Stored entries
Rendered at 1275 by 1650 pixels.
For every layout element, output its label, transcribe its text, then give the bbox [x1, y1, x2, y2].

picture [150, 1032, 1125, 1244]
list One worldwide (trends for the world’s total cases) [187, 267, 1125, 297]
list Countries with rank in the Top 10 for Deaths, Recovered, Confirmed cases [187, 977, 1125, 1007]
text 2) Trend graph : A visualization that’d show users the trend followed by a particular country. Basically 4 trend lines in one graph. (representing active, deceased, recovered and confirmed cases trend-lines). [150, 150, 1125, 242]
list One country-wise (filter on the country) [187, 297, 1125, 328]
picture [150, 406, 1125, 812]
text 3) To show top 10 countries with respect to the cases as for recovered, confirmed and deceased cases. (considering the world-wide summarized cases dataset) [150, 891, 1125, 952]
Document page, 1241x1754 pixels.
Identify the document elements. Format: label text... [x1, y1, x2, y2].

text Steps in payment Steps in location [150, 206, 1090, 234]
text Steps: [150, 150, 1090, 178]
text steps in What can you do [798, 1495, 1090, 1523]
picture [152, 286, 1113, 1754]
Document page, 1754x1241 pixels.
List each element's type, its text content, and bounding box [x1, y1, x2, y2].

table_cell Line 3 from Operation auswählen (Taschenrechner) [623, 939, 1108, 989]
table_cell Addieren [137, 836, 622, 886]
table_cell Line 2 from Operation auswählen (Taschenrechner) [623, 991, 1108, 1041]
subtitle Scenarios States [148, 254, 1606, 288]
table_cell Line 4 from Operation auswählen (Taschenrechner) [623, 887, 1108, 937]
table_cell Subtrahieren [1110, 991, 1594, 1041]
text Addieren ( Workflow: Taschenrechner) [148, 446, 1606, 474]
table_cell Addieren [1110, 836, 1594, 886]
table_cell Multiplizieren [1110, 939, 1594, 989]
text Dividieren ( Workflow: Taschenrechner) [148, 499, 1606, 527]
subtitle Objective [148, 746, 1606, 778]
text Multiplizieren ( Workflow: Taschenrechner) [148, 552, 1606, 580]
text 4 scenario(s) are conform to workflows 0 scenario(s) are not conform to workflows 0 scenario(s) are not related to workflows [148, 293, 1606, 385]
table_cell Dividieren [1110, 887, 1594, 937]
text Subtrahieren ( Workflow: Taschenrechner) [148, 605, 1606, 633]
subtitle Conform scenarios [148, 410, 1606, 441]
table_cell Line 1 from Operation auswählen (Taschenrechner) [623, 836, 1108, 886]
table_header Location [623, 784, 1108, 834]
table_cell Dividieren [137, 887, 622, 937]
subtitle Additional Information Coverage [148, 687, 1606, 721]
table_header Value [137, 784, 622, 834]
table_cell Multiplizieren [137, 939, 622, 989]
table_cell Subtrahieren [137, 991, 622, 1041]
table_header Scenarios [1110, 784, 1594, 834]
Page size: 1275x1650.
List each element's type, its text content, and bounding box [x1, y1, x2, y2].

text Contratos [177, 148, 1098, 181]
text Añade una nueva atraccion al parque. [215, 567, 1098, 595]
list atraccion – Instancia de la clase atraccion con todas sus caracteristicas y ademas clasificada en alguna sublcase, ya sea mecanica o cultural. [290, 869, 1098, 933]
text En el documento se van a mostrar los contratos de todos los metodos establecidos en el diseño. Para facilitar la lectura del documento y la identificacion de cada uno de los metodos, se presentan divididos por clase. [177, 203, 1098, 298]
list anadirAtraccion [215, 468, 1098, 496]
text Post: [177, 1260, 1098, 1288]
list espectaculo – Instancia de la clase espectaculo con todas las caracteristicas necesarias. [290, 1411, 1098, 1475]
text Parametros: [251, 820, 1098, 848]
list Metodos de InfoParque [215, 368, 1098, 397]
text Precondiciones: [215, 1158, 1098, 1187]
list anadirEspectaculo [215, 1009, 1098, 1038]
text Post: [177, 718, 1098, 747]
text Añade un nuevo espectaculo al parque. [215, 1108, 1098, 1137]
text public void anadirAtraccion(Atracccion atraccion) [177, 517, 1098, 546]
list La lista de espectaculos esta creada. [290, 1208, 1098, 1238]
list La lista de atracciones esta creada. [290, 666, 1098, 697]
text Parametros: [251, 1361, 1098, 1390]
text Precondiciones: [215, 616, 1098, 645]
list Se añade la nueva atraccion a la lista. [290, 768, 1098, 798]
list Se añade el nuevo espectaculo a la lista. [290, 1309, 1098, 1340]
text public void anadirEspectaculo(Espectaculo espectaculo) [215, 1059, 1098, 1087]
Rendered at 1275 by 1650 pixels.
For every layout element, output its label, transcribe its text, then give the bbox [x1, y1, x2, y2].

(EXERCISE GOAL): Each record is to be repeated word for word, with none skipped.

(RESPONSE):
Rendered at 1275 by 1650 pixels.
For every layout element, output its label, transcribe its text, then give the bbox [x1, y1, x2, y2].

picture [150, 1032, 1125, 1244]
list One worldwide (trends for the world’s total cases) [187, 267, 1125, 297]
list Countries with rank in the Top 10 for Deaths, Recovered, Confirmed cases [187, 977, 1125, 1007]
text 2) Trend graph : A visualization that’d show users the trend followed by a particular country. Basically 4 trend lines in one graph. (representing active, deceased, recovered and confirmed cases trend-lines). [150, 150, 1125, 242]
list One country-wise (filter on the country) [187, 297, 1125, 328]
picture [150, 406, 1125, 812]
text 3) To show top 10 countries with respect to the cases as for recovered, confirmed and deceased cases. (considering the world-wide summarized cases dataset) [150, 891, 1125, 952]
Document page, 1241x1754 pixels.
Identify the document elements. Format: label text... [x1, y1, x2, y2].

text Steps in payment Steps in location [150, 206, 1090, 234]
text Steps: [150, 150, 1090, 178]
text steps in What can you do [798, 1495, 1090, 1523]
picture [152, 286, 1113, 1754]
Document page, 1754x1241 pixels.
List each element's type, its text content, and bounding box [x1, y1, x2, y2].

table_cell Line 3 from Operation auswählen (Taschenrechner) [623, 939, 1108, 989]
table_cell Addieren [137, 836, 622, 886]
table_cell Line 2 from Operation auswählen (Taschenrechner) [623, 991, 1108, 1041]
subtitle Scenarios States [148, 254, 1606, 288]
table_cell Line 4 from Operation auswählen (Taschenrechner) [623, 887, 1108, 937]
table_cell Subtrahieren [1110, 991, 1594, 1041]
text Addieren ( Workflow: Taschenrechner) [148, 446, 1606, 474]
table_cell Addieren [1110, 836, 1594, 886]
table_cell Multiplizieren [1110, 939, 1594, 989]
text Dividieren ( Workflow: Taschenrechner) [148, 499, 1606, 527]
subtitle Objective [148, 746, 1606, 778]
text Multiplizieren ( Workflow: Taschenrechner) [148, 552, 1606, 580]
text 4 scenario(s) are conform to workflows 0 scenario(s) are not conform to workflows 0 scenario(s) are not related to workflows [148, 293, 1606, 385]
table_cell Dividieren [1110, 887, 1594, 937]
text Subtrahieren ( Workflow: Taschenrechner) [148, 605, 1606, 633]
subtitle Conform scenarios [148, 410, 1606, 441]
table_cell Line 1 from Operation auswählen (Taschenrechner) [623, 836, 1108, 886]
table_header Location [623, 784, 1108, 834]
table_cell Dividieren [137, 887, 622, 937]
subtitle Additional Information Coverage [148, 687, 1606, 721]
table_header Value [137, 784, 622, 834]
table_cell Multiplizieren [137, 939, 622, 989]
table_cell Subtrahieren [137, 991, 622, 1041]
table_header Scenarios [1110, 784, 1594, 834]
Page size: 1275x1650.
List each element's type, its text content, and bounding box [x1, y1, x2, y2].

text Contratos [177, 148, 1098, 181]
text Añade una nueva atraccion al parque. [215, 567, 1098, 595]
list atraccion – Instancia de la clase atraccion con todas sus caracteristicas y ademas clasificada en alguna sublcase, ya sea mecanica o cultural. [290, 869, 1098, 933]
text En el documento se van a mostrar los contratos de todos los metodos establecidos en el diseño. Para facilitar la lectura del documento y la identificacion de cada uno de los metodos, se presentan divididos por clase. [177, 203, 1098, 298]
list anadirAtraccion [215, 468, 1098, 496]
text Post: [177, 1260, 1098, 1288]
list espectaculo – Instancia de la clase espectaculo con todas las caracteristicas necesarias. [290, 1411, 1098, 1475]
text Parametros: [251, 820, 1098, 848]
list Metodos de InfoParque [215, 368, 1098, 397]
text Precondiciones: [215, 1158, 1098, 1187]
list anadirEspectaculo [215, 1009, 1098, 1038]
text Post: [177, 718, 1098, 747]
text Añade un nuevo espectaculo al parque. [215, 1108, 1098, 1137]
text public void anadirAtraccion(Atracccion atraccion) [177, 517, 1098, 546]
list La lista de espectaculos esta creada. [290, 1208, 1098, 1238]
list La lista de atracciones esta creada. [290, 666, 1098, 697]
text Parametros: [251, 1361, 1098, 1390]
text Precondiciones: [215, 616, 1098, 645]
list Se añade la nueva atraccion a la lista. [290, 768, 1098, 798]
list Se añade el nuevo espectaculo a la lista. [290, 1309, 1098, 1340]
text public void anadirEspectaculo(Espectaculo espectaculo) [215, 1059, 1098, 1087]
Rendered at 1275 by 1650 pixels.
For every layout element, output its label, transcribe its text, then give the bbox [x1, y1, x2, y2].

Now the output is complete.